• **What to do**: Leave out the pictures and restate every entry word for word.
═════ Provided records ═════
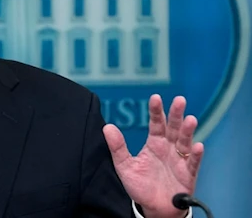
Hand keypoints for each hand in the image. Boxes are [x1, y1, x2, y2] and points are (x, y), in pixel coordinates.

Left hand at [102, 94, 203, 217]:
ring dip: (188, 131)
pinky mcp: (188, 174)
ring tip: (190, 120)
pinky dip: (196, 155)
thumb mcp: (125, 166)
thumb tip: (107, 127)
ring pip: (185, 142)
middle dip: (176, 114)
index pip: (156, 123)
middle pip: (173, 128)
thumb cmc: (140, 186)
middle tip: (179, 100)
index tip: (155, 98)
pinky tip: (198, 146)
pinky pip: (193, 163)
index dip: (156, 111)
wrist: (154, 208)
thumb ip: (117, 147)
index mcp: (154, 144)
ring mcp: (180, 160)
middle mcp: (169, 148)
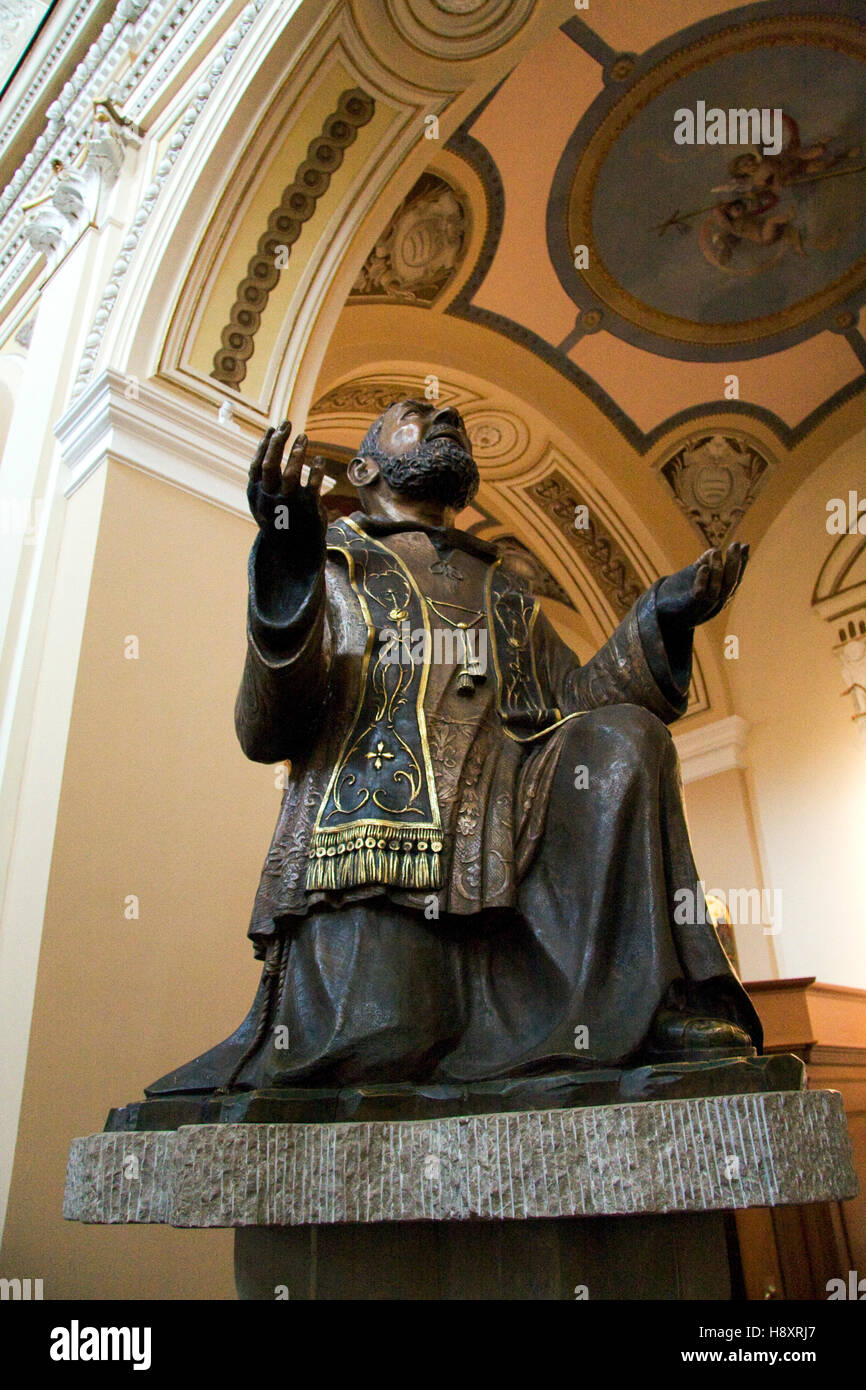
═════
• **Answer to the problem**:
Hand keypoints for each hand in the image. Boxes are [x1, y1, x2, y2] and points are (x, y), in pixel coordinates.

Left hand at [102, 94, 203, 217]:
ring dip: (188, 131)
pinky mcp: (188, 174)
ring tip: (190, 120)
pinky dip: (196, 155)
thumb mcp: (125, 166)
thumb tip: (107, 127)
ring pip: (185, 142)
middle dip: (176, 114)
index pip: (156, 123)
middle pip: (173, 128)
thumb cmc: (140, 186)
middle tip: (179, 100)
index tip: (155, 98)
pinky tip: (198, 146)
pinky pip: (193, 163)
index dip: (156, 111)
wrist: (154, 208)
thumb ip: (117, 147)
index mcp: (154, 144)
ring mcp: (180, 160)
middle mcp: (169, 148)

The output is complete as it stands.